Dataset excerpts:
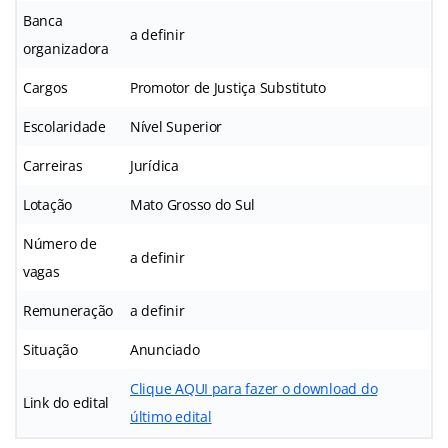
Banca
a definir
organizadora
Cargos
Promotor de Justiça Substituto
Escolaridade
Nível Superior
Carreiras
Jurídica
Lotação
Mato Grosso do Sul
Número de
a definir
vagas
Remuneração
a definir
Situação
Anunciado
Clique AQUI para fazer o download do
Link do edital
último edital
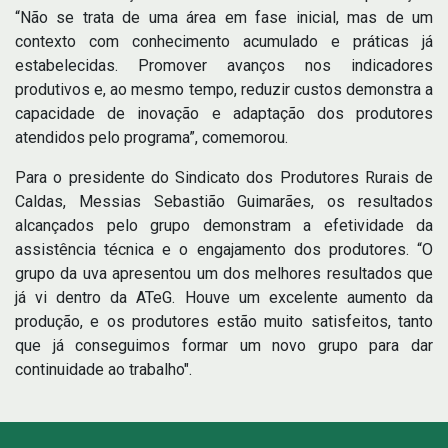
“Não se trata de uma área em fase inicial, mas de um
contexto com conhecimento acumulado e práticas já
estabelecidas. Promover avanços nos indicadores
produtivos e, ao mesmo tempo, reduzir custos demonstra a
capacidade de inovação e adaptação dos produtores
atendidos pelo programa”, comemorou.
Para o presidente do Sindicato dos Produtores Rurais de
Caldas, Messias Sebastião Guimarães, os resultados
alcançados pelo grupo demonstram a efetividade da
assistência técnica e o engajamento dos produtores. “O
grupo da uva apresentou um dos melhores resultados que
já vi dentro da ATeG. Houve um excelente aumento da
produção, e os produtores estão muito satisfeitos, tanto
que já conseguimos formar um novo grupo para dar
continuidade ao trabalho".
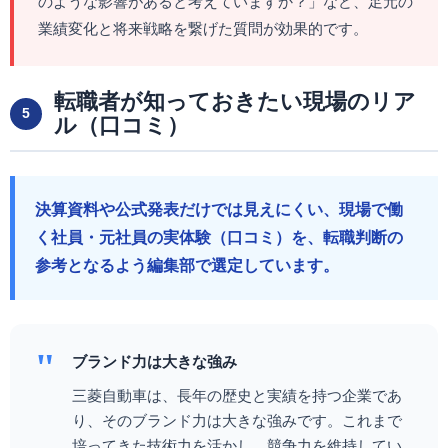
のような影響があると考えていますか？」など、足元の
業績変化と将来戦略を繋げた質問が効果的です。
転職者が知っておきたい現場のリア
5
ル（口コミ）
決算資料や公式発表だけでは見えにくい、現場で働
く社員・元社員の実体験（口コミ）を、転職判断の
参考となるよう編集部で選定しています。
"
ブランド力は大きな強み
三菱自動車は、長年の歴史と実績を持つ企業であ
り、そのブランド力は大きな強みです。これまで
培ってきた技術力を活かし、競争力を維持してい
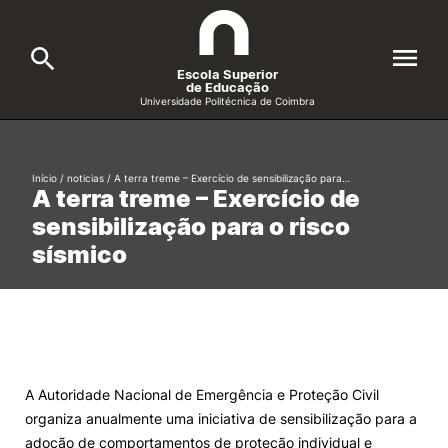
Escola Superior
de Educação
Universidade Politécnica de Coimbra
A ESEC
Search
Início
/
noticias
/
A terra treme – Exercício de sensibilização para…
A terra treme – Exercício de
Cursos
sensibilização para o risco
Formative Offer
General
sísmico
Candidatos
Docentes
Search
Investigação e Projetos
A Autoridade Nacional de Emergência e Proteção Civil
organiza anualmente uma iniciativa de sensibilização para a
Alunos
adoção de comportamentos de proteção individual e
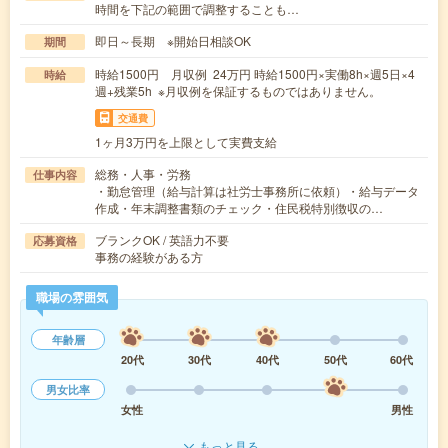
時間を下記の範囲で調整することも…
即日～長期 ※開始日相談OK
期間
時給1500円 月収例 24万円 時給1500円×実働8h×週5日×4
時給
週+残業5h ※月収例を保証するものではありません。
交通費
1ヶ月3万円を上限として実費支給
総務・人事・労務
仕事内容
・勤怠管理（給与計算は社労士事務所に依頼）・給与データ
作成・年末調整書類のチェック・住民税特別徴収の…
ブランクOK / 英語力不要
応募資格
事務の経験がある方
職場の雰囲気
年齢層
20代
30代
40代
50代
60代
男女比率
女性
男性
もっと見る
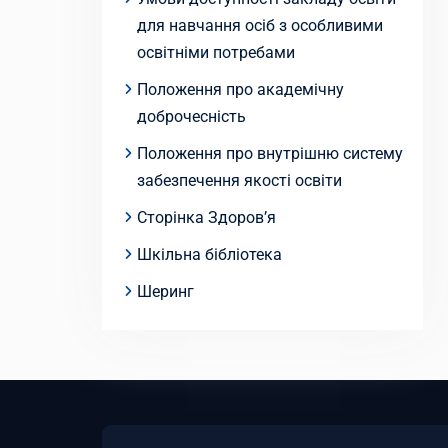
для навчання осіб з особливими
освітніми потребами
Положення про академічну
доброчесність
Положення про внутрішню систему
забезпечення якості освіти
Сторінка Здоров’я
Шкільна бібліотека
Шеринг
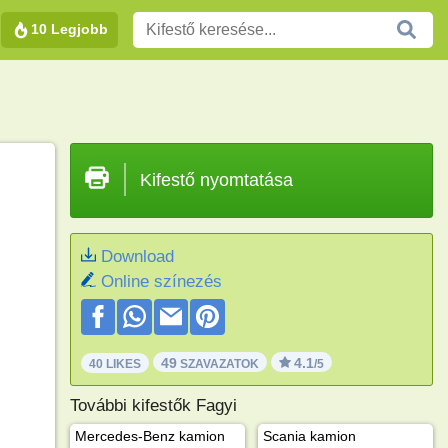
10 Legjobb
Kifestő nyomtatása
Download
Online színezés
49
4.1
40 LIKES
SZAVAZATOK
/5
További kifestők Fagyi
Mercedes-Benz kamion
Scania kamion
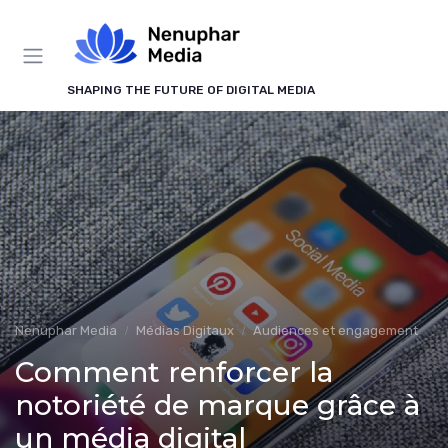
Panneau de gestion des cookies
SHAPING THE FUTURE OF DIGITAL MEDIA
Nenuphar Media
Médias Digitaux
Audiences et engagement
Comment renforcer la
notoriété de marque grâce à
un média digital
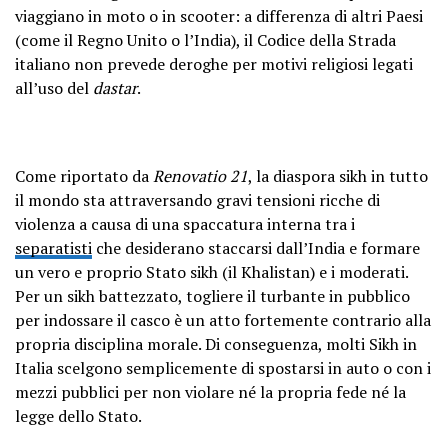
viaggiano in moto o in scooter: a differenza di altri Paesi
(come il Regno Unito o l’India), il Codice della Strada
italiano non prevede deroghe per motivi religiosi legati
all’uso del
dastar
.
Come riportato da
Renovatio 21
, la diaspora sikh in tutto
il mondo sta attraversando gravi tensioni ricche di
violenza a causa di una spaccatura interna tra i
separatisti
che desiderano staccarsi dall’India e formare
un vero e proprio Stato sikh (il Khalistan) e i moderati.
Per un sikh battezzato, togliere il turbante in pubblico
per indossare il casco è un atto fortemente contrario alla
propria disciplina morale. Di conseguenza, molti Sikh in
Italia scelgono semplicemente di spostarsi in auto o con i
mezzi pubblici per non violare né la propria fede né la
legge dello Stato.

Task to complete: Write out all of the material above line for line, omitting the pictures.

Your response:
Banca
a definir
organizadora
Cargos
Promotor de Justiça Substituto
Escolaridade
Nível Superior
Carreiras
Jurídica
Lotação
Mato Grosso do Sul
Número de
a definir
vagas
Remuneração
a definir
Situação
Anunciado
Clique AQUI para fazer o download do
Link do edital
último edital
“Não se trata de uma área em fase inicial, mas de um
contexto com conhecimento acumulado e práticas já
estabelecidas. Promover avanços nos indicadores
produtivos e, ao mesmo tempo, reduzir custos demonstra a
capacidade de inovação e adaptação dos produtores
atendidos pelo programa”, comemorou.
Para o presidente do Sindicato dos Produtores Rurais de
Caldas, Messias Sebastião Guimarães, os resultados
alcançados pelo grupo demonstram a efetividade da
assistência técnica e o engajamento dos produtores. “O
grupo da uva apresentou um dos melhores resultados que
já vi dentro da ATeG. Houve um excelente aumento da
produção, e os produtores estão muito satisfeitos, tanto
que já conseguimos formar um novo grupo para dar
continuidade ao trabalho".
のような影響があると考えていますか？」など、足元の
業績変化と将来戦略を繋げた質問が効果的です。
転職者が知っておきたい現場のリア
5
ル（口コミ）
決算資料や公式発表だけでは見えにくい、現場で働
く社員・元社員の実体験（口コミ）を、転職判断の
参考となるよう編集部で選定しています。
"
ブランド力は大きな強み
三菱自動車は、長年の歴史と実績を持つ企業であ
り、そのブランド力は大きな強みです。これまで
培ってきた技術力を活かし、競争力を維持してい
Escola Superior
de Educação
Universidade Politécnica de Coimbra
A ESEC
Search
Início
/
noticias
/
A terra treme – Exercício de sensibilização para…
A terra treme – Exercício de
Cursos
sensibilização para o risco
Formative Offer
General
sísmico
Candidatos
Docentes
Search
Investigação e Projetos
A Autoridade Nacional de Emergência e Proteção Civil
organiza anualmente uma iniciativa de sensibilização para a
Alunos
adoção de comportamentos de proteção individual e
時間を下記の範囲で調整することも…
即日～長期 ※開始日相談OK
期間
時給1500円 月収例 24万円 時給1500円×実働8h×週5日×4
時給
週+残業5h ※月収例を保証するものではありません。
交通費
1ヶ月3万円を上限として実費支給
総務・人事・労務
仕事内容
・勤怠管理（給与計算は社労士事務所に依頼）・給与データ
作成・年末調整書類のチェック・住民税特別徴収の…
ブランクOK / 英語力不要
応募資格
事務の経験がある方
職場の雰囲気
年齢層
20代
30代
40代
50代
60代
男女比率
女性
男性
もっと見る
для навчання осіб з особливими
освітніми потребами
Положення про академічну
доброчесність
Положення про внутрішню систему
забезпечення якості освіти
Сторінка Здоров’я
Шкільна бібліотека
Шеринг
10 Legjobb
Kifestő nyomtatása
Download
Online színezés
49
4.1
40 LIKES
SZAVAZATOK
/5
További kifestők Fagyi
Mercedes-Benz kamion
Scania kamion
Panneau de gestion des cookies
SHAPING THE FUTURE OF DIGITAL MEDIA
Nenuphar Media
Médias Digitaux
Audiences et engagement
Comment renforcer la
notoriété de marque grâce à
un média digital
viaggiano in moto o in scooter: a differenza di altri Paesi
(come il Regno Unito o l’India), il Codice della Strada
italiano non prevede deroghe per motivi religiosi legati
all’uso del
dastar
.
Come riportato da
Renovatio 21
, la diaspora sikh in tutto
il mondo sta attraversando gravi tensioni ricche di
violenza a causa di una spaccatura interna tra i
separatisti
che desiderano staccarsi dall’India e formare
un vero e proprio Stato sikh (il Khalistan) e i moderati.
Per un sikh battezzato, togliere il turbante in pubblico
per indossare il casco è un atto fortemente contrario alla
propria disciplina morale. Di conseguenza, molti Sikh in
Italia scelgono semplicemente di spostarsi in auto o con i
mezzi pubblici per non violare né la propria fede né la
legge dello Stato.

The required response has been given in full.